Citroen C5 2,0 HPI
Dla francuskiej marki początek XXI wieku obfitował w oszczędne i efektywne jednostki benzynowe, stanowiące alternatywę dla coraz mocniejszych wysokoprężnych konstrukcji. Po latach okazały się one jednak kłopotliwe. Citroen w pierwszej generacji swego reprezentanta segmentu D - modelu C5, montował z pozoru zwyczajny silnik 2,0 HPI o mocy 140 KM. W zamyśle twórców za sprawą bezpośredniego wtrysku paliwa, C5 z HPI pod maską miał zużywać znacznie mniej paliwa względem tradycyjnej wersji, a jednocześnie był znacznie żwawszy.

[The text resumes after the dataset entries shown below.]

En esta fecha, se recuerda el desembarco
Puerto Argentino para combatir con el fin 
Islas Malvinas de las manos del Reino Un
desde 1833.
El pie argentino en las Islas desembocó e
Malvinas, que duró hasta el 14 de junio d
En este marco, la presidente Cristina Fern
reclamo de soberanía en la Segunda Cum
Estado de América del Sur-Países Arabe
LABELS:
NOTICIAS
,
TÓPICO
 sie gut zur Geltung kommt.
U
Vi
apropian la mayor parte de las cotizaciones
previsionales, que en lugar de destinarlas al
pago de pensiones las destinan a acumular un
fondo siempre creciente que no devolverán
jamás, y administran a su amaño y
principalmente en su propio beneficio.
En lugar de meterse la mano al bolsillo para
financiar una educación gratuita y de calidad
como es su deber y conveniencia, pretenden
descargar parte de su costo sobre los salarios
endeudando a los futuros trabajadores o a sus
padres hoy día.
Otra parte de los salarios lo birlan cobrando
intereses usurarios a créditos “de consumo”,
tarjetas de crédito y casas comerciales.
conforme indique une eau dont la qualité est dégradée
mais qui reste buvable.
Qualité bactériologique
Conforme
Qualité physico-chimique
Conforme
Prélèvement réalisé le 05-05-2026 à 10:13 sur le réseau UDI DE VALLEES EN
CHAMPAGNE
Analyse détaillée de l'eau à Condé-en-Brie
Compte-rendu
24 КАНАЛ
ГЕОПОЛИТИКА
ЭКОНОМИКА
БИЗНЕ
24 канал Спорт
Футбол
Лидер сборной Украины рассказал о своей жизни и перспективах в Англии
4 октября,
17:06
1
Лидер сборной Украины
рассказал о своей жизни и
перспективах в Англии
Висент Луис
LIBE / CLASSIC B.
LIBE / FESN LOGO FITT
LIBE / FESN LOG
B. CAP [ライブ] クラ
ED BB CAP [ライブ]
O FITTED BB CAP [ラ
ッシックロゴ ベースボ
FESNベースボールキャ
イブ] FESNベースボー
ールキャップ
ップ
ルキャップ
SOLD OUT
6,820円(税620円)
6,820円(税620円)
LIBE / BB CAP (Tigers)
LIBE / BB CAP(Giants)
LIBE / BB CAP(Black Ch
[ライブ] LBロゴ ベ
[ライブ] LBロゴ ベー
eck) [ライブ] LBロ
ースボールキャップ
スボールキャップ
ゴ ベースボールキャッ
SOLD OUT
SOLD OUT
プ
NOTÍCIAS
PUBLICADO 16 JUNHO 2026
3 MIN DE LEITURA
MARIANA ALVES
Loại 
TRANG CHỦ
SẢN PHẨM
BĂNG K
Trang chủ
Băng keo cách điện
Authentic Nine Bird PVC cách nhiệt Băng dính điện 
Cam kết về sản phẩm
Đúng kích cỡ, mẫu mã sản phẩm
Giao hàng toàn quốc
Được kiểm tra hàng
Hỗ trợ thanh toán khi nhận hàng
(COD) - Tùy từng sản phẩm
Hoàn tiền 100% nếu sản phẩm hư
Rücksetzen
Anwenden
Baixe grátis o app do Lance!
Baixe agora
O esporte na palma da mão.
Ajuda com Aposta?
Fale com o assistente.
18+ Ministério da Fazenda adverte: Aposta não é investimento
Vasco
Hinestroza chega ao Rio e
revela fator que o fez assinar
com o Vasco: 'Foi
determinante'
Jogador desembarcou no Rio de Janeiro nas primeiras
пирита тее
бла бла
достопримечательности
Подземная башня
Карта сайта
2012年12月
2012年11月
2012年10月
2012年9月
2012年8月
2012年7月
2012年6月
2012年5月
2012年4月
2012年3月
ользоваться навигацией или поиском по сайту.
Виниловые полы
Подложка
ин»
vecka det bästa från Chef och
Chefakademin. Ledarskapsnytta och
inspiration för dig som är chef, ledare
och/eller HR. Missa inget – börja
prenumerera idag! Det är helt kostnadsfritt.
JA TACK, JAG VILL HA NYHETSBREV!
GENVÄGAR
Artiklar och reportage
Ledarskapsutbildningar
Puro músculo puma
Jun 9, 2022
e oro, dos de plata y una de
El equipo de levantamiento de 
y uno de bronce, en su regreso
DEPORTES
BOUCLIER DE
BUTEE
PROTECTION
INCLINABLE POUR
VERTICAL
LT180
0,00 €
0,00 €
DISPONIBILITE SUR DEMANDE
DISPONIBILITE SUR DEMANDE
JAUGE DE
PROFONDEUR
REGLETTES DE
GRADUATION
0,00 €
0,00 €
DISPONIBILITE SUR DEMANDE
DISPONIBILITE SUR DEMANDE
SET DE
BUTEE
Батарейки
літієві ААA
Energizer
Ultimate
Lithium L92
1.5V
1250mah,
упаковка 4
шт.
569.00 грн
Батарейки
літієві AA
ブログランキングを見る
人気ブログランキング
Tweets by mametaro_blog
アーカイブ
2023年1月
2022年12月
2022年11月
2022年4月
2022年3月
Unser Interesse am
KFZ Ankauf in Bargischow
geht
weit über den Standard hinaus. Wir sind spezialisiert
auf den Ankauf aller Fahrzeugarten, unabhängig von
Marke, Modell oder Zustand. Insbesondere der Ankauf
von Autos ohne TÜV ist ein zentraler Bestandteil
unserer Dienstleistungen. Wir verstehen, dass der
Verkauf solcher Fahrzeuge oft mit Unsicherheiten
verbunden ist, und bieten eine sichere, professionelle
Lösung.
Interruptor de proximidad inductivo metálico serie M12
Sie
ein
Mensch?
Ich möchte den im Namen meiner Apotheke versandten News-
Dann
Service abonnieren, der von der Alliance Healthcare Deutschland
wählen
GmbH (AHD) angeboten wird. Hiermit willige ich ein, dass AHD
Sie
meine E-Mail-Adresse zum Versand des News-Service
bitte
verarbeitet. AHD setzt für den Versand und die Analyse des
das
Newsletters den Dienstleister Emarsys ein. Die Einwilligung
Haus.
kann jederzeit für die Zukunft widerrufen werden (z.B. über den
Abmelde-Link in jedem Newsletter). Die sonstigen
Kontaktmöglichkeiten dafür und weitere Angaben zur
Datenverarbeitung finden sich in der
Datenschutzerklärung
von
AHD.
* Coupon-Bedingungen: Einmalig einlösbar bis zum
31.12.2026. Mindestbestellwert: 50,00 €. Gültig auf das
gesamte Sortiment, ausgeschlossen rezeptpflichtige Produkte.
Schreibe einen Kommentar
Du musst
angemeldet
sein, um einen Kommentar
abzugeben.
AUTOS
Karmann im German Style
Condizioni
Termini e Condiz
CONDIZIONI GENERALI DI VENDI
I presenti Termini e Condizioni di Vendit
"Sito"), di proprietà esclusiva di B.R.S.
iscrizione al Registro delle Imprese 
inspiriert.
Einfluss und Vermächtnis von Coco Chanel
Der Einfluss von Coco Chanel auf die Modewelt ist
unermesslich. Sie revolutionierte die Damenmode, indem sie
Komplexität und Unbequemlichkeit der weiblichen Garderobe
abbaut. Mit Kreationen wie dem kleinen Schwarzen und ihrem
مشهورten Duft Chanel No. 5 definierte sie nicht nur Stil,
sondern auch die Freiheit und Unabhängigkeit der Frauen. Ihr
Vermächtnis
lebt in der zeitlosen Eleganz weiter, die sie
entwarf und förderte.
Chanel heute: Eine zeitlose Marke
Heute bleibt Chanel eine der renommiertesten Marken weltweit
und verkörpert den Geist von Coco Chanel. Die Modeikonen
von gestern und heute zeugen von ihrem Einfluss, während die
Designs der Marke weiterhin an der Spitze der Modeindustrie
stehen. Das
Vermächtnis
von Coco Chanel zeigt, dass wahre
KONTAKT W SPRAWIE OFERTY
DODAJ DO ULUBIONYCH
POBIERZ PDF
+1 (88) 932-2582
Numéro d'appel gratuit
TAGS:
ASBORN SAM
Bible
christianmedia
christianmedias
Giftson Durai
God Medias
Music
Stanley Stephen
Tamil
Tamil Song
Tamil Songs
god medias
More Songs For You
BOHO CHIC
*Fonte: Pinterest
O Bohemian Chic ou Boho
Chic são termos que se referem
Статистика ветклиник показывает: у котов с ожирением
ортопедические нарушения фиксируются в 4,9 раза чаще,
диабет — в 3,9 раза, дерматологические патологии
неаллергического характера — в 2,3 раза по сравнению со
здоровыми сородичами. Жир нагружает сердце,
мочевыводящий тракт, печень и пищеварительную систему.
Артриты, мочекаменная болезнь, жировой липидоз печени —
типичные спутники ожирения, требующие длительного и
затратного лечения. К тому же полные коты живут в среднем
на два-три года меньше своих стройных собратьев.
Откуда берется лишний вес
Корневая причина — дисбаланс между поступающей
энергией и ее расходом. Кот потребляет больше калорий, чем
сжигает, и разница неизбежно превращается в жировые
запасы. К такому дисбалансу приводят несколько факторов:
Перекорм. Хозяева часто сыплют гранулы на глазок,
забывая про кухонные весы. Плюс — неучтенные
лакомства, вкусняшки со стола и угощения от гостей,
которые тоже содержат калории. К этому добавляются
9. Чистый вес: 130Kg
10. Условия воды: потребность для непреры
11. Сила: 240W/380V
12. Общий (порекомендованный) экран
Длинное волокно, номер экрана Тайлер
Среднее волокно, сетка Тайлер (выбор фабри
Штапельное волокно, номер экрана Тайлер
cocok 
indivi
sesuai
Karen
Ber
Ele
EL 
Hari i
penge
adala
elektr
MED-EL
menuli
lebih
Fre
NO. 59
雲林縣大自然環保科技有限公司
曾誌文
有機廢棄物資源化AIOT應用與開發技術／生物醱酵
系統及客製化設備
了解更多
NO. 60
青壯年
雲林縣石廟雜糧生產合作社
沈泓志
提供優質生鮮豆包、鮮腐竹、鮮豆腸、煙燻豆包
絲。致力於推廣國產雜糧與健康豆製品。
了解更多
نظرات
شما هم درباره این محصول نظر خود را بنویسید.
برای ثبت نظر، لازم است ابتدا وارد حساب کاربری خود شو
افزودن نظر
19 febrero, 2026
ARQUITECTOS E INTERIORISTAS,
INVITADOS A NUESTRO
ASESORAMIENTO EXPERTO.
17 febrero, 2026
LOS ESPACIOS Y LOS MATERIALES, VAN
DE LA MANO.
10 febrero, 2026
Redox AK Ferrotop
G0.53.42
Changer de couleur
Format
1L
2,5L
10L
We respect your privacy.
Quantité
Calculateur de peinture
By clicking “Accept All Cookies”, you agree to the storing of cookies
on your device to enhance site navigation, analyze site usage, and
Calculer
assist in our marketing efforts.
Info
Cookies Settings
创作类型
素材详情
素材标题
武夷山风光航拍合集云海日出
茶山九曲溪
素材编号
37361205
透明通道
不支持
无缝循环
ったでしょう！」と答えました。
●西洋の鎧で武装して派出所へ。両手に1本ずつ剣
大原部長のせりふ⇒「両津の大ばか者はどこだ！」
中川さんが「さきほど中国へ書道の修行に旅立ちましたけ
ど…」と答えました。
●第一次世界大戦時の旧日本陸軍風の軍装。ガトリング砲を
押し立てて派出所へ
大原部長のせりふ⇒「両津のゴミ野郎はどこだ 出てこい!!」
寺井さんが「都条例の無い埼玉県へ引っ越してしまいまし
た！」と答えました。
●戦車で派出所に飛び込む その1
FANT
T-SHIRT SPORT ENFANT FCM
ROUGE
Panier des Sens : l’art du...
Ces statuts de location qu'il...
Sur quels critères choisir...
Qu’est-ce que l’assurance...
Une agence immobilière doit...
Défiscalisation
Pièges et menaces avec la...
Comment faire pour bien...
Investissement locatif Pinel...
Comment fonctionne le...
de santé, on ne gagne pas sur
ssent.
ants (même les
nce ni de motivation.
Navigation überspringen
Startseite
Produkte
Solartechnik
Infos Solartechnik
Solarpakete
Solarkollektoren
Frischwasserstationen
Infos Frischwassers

Po latach pojawiają się jednak zmasowane problemy z osprzętem tego silnika. Na porządku dziennym są awarie dwóch pomp paliwa (wysokiego ciśnienia zlokalizowana przy wałku rozrządu oraz niskiego ciśnienia w zbiorniku paliwa) . Na domiar złego stosunkowo często zawodzi regulator ciśnienia paliwa, przez co pojawiają się kłopoty z uruchamianiem jednostki. O notorycznych usterkach zespołu cewek zapłonowych i palącym się komunikacie Depollution System Fault nawet nie warto wspominać. Przez owo ostrzeżenie silnik pracuje w trybie awaryjnym.